Münchner Momente:Die Pandemie als Tradition

Münchner Momente: Bald schon Tradition? Der Münchner Oberbürgermeister Dieter Reiter (SPD) sticht am Eröffnungstag des Oktoberfestes das erste Fass Apfelschorle an.

Bald schon Tradition? Der Münchner Oberbürgermeister Dieter Reiter (SPD) sticht am Eröffnungstag des Oktoberfestes das erste Fass Apfelschorle an.

(Foto: Peter Kneffel/dpa)

Wenn bei uns etwas zweimal hintereinander stattfindet, ist es gar nicht mehr abzuschaffen. Aber was bedeutet das für das kommende Jahr?

Von Franz Kotteder

Früher, als das Leben noch diesen Namen verdiente, galt in München ein eherner Grundsatz: Alles, was mehr als zweimal nacheinander stattfand, wurde automatisch zur Traditionsveranstaltung ernannt und musste von da an auf ewig so fortgeführt werden. Das wirft nun, da das zweite Pandemiejahr so langsam zu Ende geht, leider Fragen auf. Was wird bleiben aus diesen zwei Jahren, was wird gar zur neuen Tradition?

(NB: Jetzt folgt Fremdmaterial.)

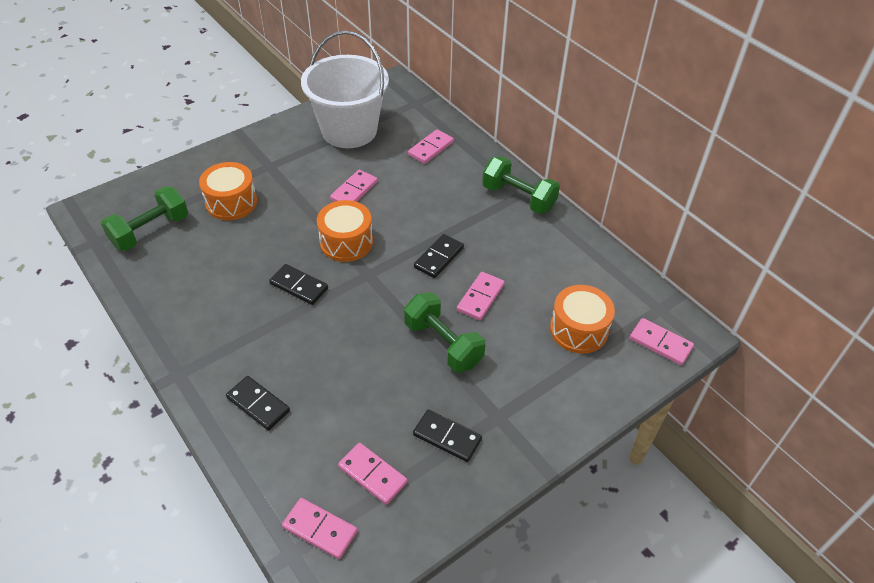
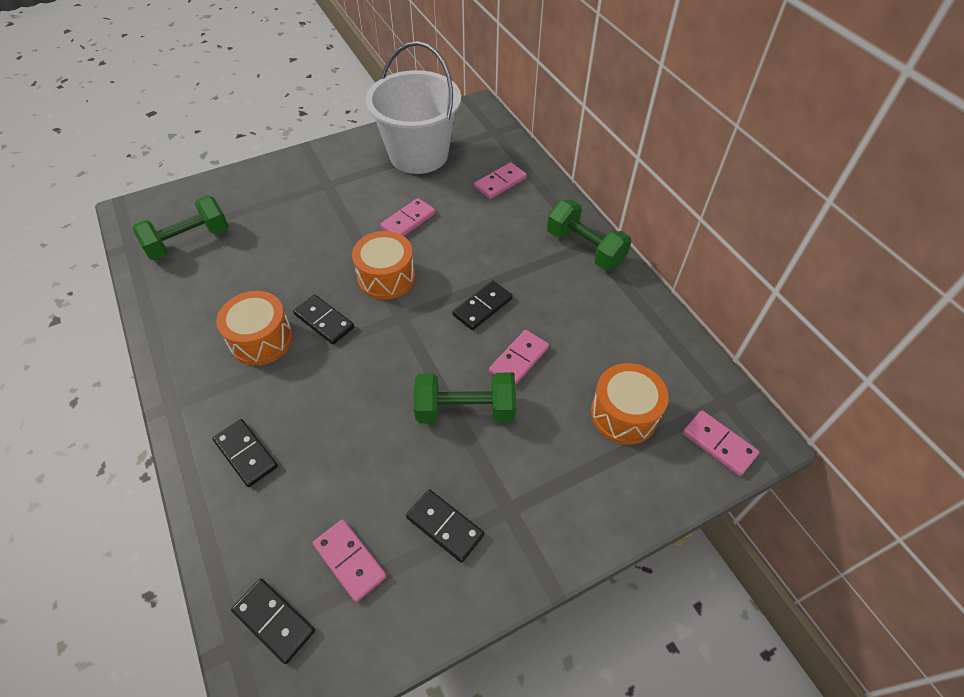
camera: 10 degrees right, 5 degrees up
(231, 202) = (278, 219): orange drum -> orange drum (261, 339)
(320, 529) = (274, 621): pink domino -> black domino
(443, 344) = (465, 410): green dumbbell -> green dumbbell turned 60 degrees counterclockwise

Gute Chancen hat: der schlampig ausgeführte, fehlerhafte Selbsttest, der einen davor bewahrt, mit der buckligen Verwandtschaft Weihnachten feiern zu müssen. "Sorry, bin positiv! Muss erst das PCR-Ergebnis abwarten." Die ungeimpfte, verquer denkende Tante wird hoffentlich nicht den Dorfschamanen ihres Vertrauens zur Kontrolle vorbeischicken. Auch das Böllerverbot an Silvester könnte bleiben, weil die Menschen nach zwei Jahren ohne Krach und Raketen plötzlich feststellen, dass es ja völlig unsinnig ist, sich mit explosiven Stoffen freiwillig ins Krankenhaus zu bomben. Nicht sehr glaubwürdig, weil der Mensch so lernfähig nun auch wieder nicht ist? Na gut, da ist was dran.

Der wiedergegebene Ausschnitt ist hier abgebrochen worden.